The 120-m Holocene sea level rise has left legacies around the world in terms of TBVLs. These lakes can be found in Africa (KwaZulu Natal), South America (Amazon River Basin), Papua New Guinea (Fly-Strickland River Basin), and East Asia (Yangtze River Basin). They exist because the main stem has responded to water surface level rise by aggrading, but the tributaries have not, due to the relative unavailability of sediment. As the main stem has aggraded, the river has forced backwater up tributaries, and the river bed has formed steps that block the tributaries and create lakes. Here, we develop a general numerical model to describe tributary blockage via main-stem base level rise and apply it to the formation of Poyang and Dongting Lakes, China. We conclude as follows:

Although several authors have inferred that Poyang and Dongting Lakes were caused by sea level rise, we offer a morphodynamic model that specifically explains the mechanism of formation of these and other TBVLs around the world.

In the case of Poyang Lake, a base level rise of 4.5 mm/y is sufficient to force the formation of a TBVL; this is considerably smaller than a mean sea level rise of 10 mm/y for 12,000 y, and represents the attenuation of the effect of sea level rise in the upstream direction.
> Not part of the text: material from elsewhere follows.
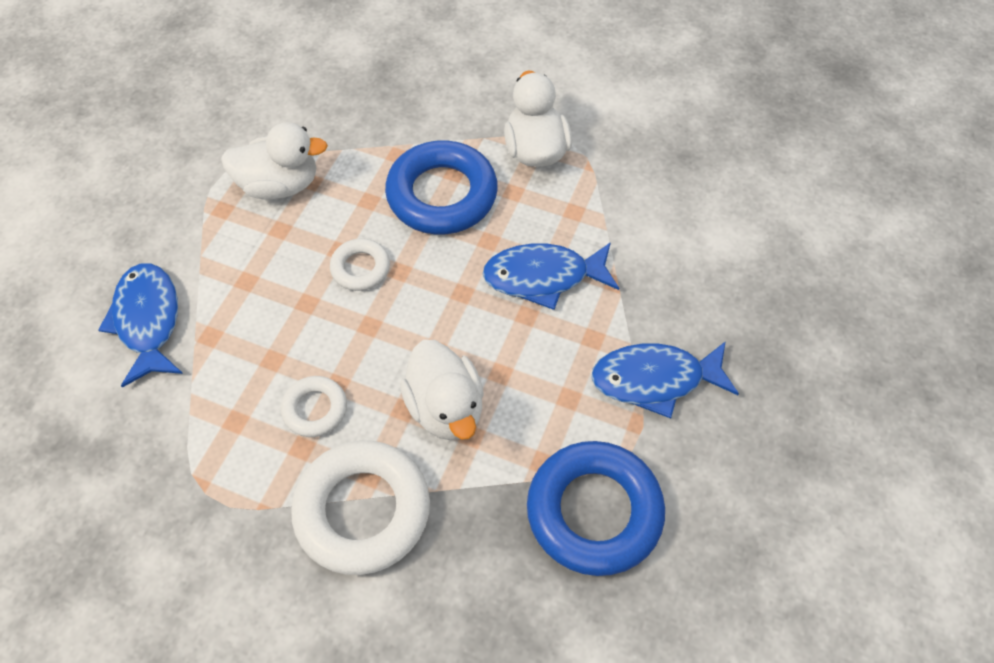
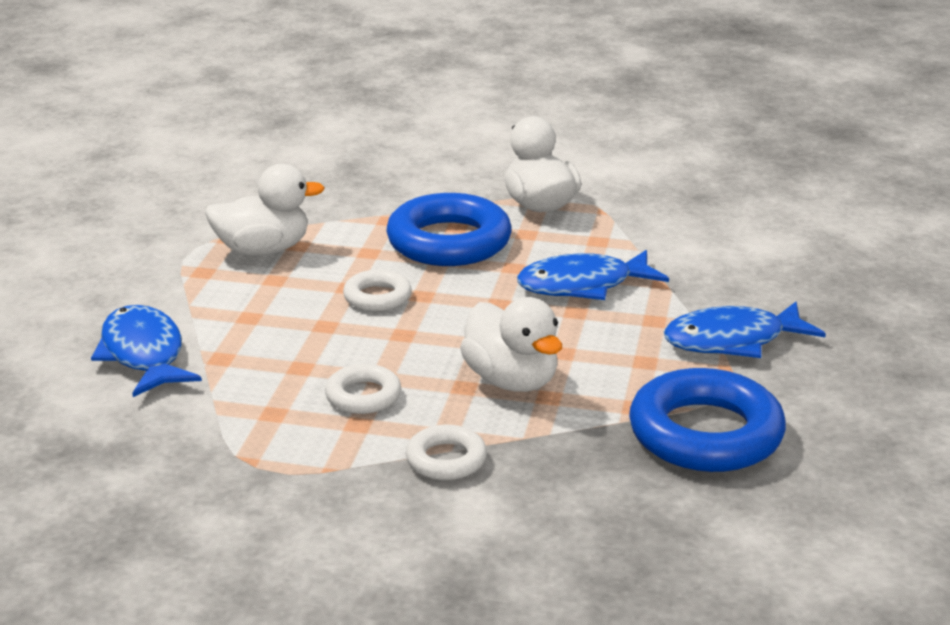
camera: 10 degrees left, 30 degrees down
white ring [291,440,430,575] -> white ring [406,425,487,480], size x0.51

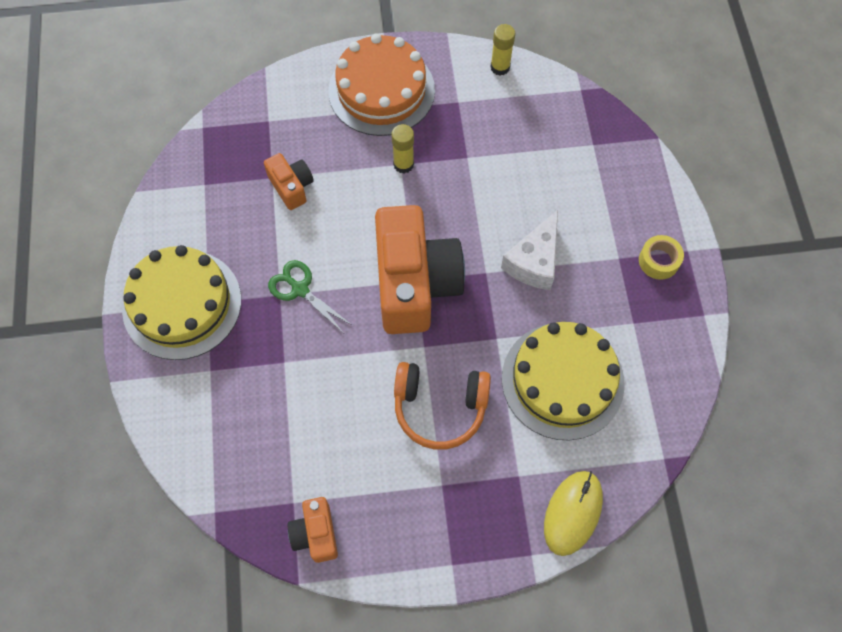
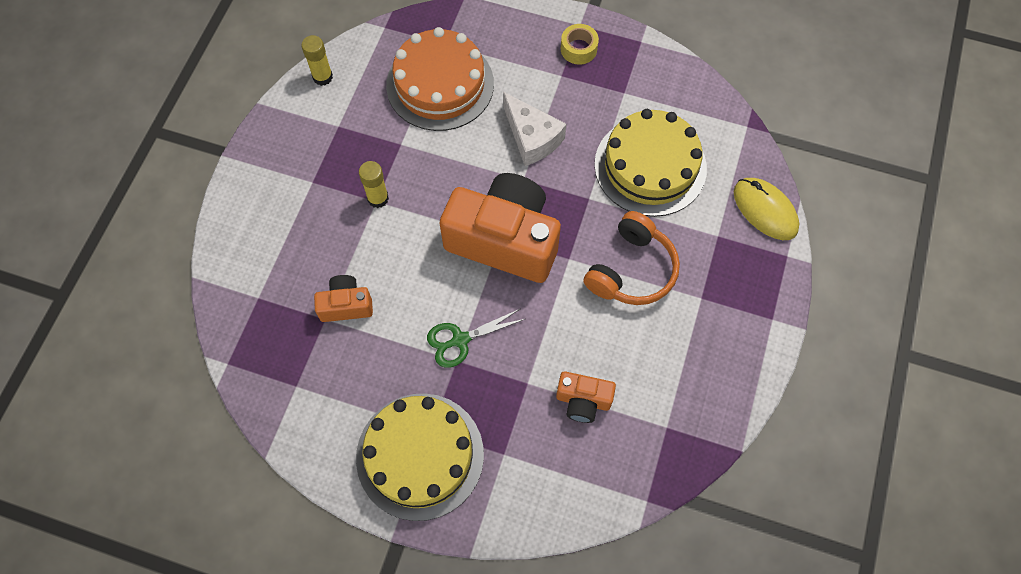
camera: 65 degrees left, 0 degrees up
orange camera [288,497,338,563] -> orange camera moved to [556,371,616,423]
orange cake [328,34,435,136] -> orange cake moved to [386,27,494,131]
Our analysis shows that if the tributary is forced to have the same initial bed slope as the main stem (as would be expected in a broad lowland river valley), then it will in general fail to have the sediment supply necessary to keep up with main-stem bed aggradation.

The problem of incipient TBVL formation can be characterized universally with three dimensionless numbers: blocking number Bl, dimensionless blocking time T and Froude number Frn. The influence of the Froude number is weak.

If a sufficiently long amount of time passes, then the TBVL is eventually filled with sediment. This has not yet happened in the case of Poyang and Dongting Lakes.

The only limiting factor in the application of the model to other TBVLs, such as those on the Fly River, Papua New Guinea, and the ria lakes of the Amazon River, Brazil, is a lack of input data. The model can also be used to study postglacial blocked tributaries that have subsequently filled with sediment.

Materials and Methods

Numerical analysis of morphodynamics was carried out using a standard backwater calculation and an Euler time step method applied to the Exner equation of sediment conservation. Analysis of remotely sensed images was used to characterize planform characteristics of lakes.